There is a record entry of 46 countries for the 4th European U23 Championships which begin today in Bydgoszcz, Poland, leaving only three of the area’s nations unrepresented at this bi-annual event.

The previous participation record stood to the last but one celebration of this event which was held four years ago in Göteborg, when a record figure of 766 athletes from 43 countries were registered. In Poland, from today through to Sunday 20 July, a the total of 867 athletes (490 men and 377 women) will battle for the 44 titles.

Signifying the championships growing importance as a stepping stone from the junior to the top senior ranks, there are many top names competing. Of these athletes none is more talented or for that matter a more topical name than Russia’s Yelena Isinbayeva, who at the IAAF Super Grand Prix meeting in Gateshead on Sunday (11 July) cleared a new World record in the women’s Pole Vault (4.82).

The 21 year-old Isinbayeva, who was already the holder of the World junior record, and who had taken silver medals behind her previously more illustrious compatriot Svetlana Feofanova, at last summer’s European senior championships and the World Indoor championships in March of this year, totally upstaged her compatriot on Sunday.

Feofanova (second 4.54) who has on so many occasion been on the receiving end of a world record bonus, could only look on with amazement, as Isinbayeva, despite brushing the bar heavily on her second attempt, crashed down on to the landing mat as the new holder of the World record so beating American Stacy Dragila's 4.81m mark from 2001. In one moment Isinbayeva had been transformed from a talented ‘also-ran’ to one of the hottest properties in Athletics, and was $50,000 the richer too.

Isinbayeva's decision to continue her participation at these championships as planned, is a sign that while her body might be vaulting high, her mental approach to this event is still sensibly firmly clinging to reality.
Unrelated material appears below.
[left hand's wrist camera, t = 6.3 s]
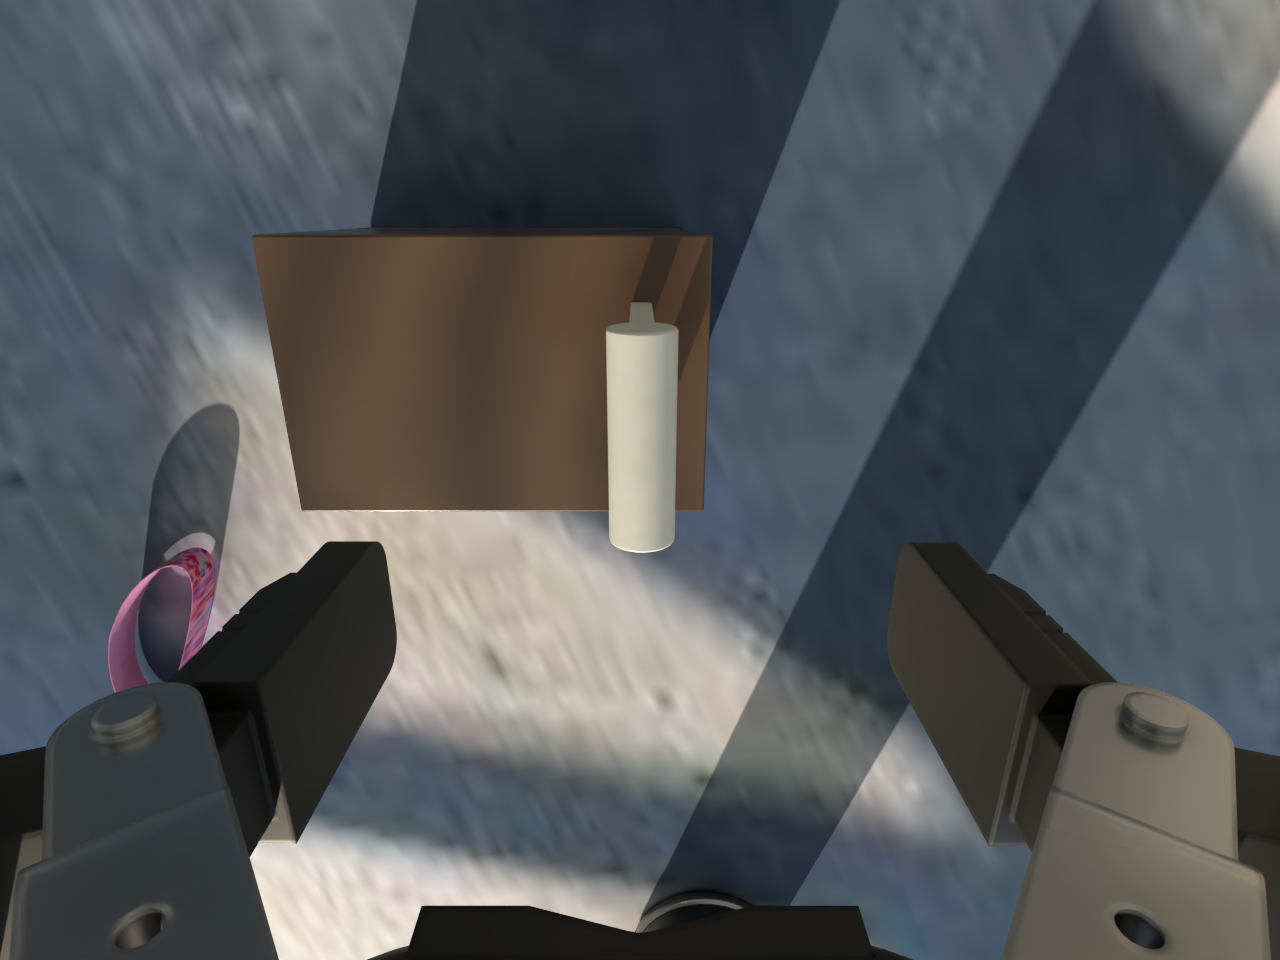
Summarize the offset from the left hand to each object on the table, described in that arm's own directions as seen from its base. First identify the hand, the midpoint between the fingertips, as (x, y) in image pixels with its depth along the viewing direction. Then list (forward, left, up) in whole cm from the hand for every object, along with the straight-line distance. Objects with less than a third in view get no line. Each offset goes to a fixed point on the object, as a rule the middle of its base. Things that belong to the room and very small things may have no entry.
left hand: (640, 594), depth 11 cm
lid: (-3, +4, -16) cm, 17 cm away
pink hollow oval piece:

She has clearly recognised that one jump does not make an athlete's career, and the European U23 championships are the ideal staging post for any junior champion hoping to progress to senior titles at global level.

Isinbayeva was a prodigious talent as a junior, for as well as setting the world junior record, she also took the 2000 World Junior title. However, her thoughts yesterday at the championships press conference were of an even earlier winning escapade in her career, for it was in Bydgoszcz, the scene of this weekend's championships, back in 1999 she also won the inaugural World Youth title.

“I am sure that I can jump 4.90 metres in Bydgoszcz,” said the young Russian from Wolgograd yesterday.

Such is the Russian’s new found stature that she has over shadowed the participation of other great names, such as Sweden’s European Heptathlon champion Carlina Klüft, and Poland’s Olympic Hammer champion Kamila Skolimowska. The Polish thrower like Isinbayeva was also a gold medallist at the 1999 World Youths, and took a senior European silver medal in Munich last summer..

Of the winners from the last U23 championships in Amsterdam in 2001, only four athletes - Marcin Jedrusinski (POL/200 m), André Niklaus (GER/Decathlon), Antonina Yefremova (UKR/400 m) and Susanna Kallur (SWE/100 m Hurdles) - have the opportunity to defend their titles. In 2001 they each won as 20 year-old participants, now they can still take part at these championships as 22 year-old athletes. This U23 event brings together athletes with year of birth from 1981 to 1983.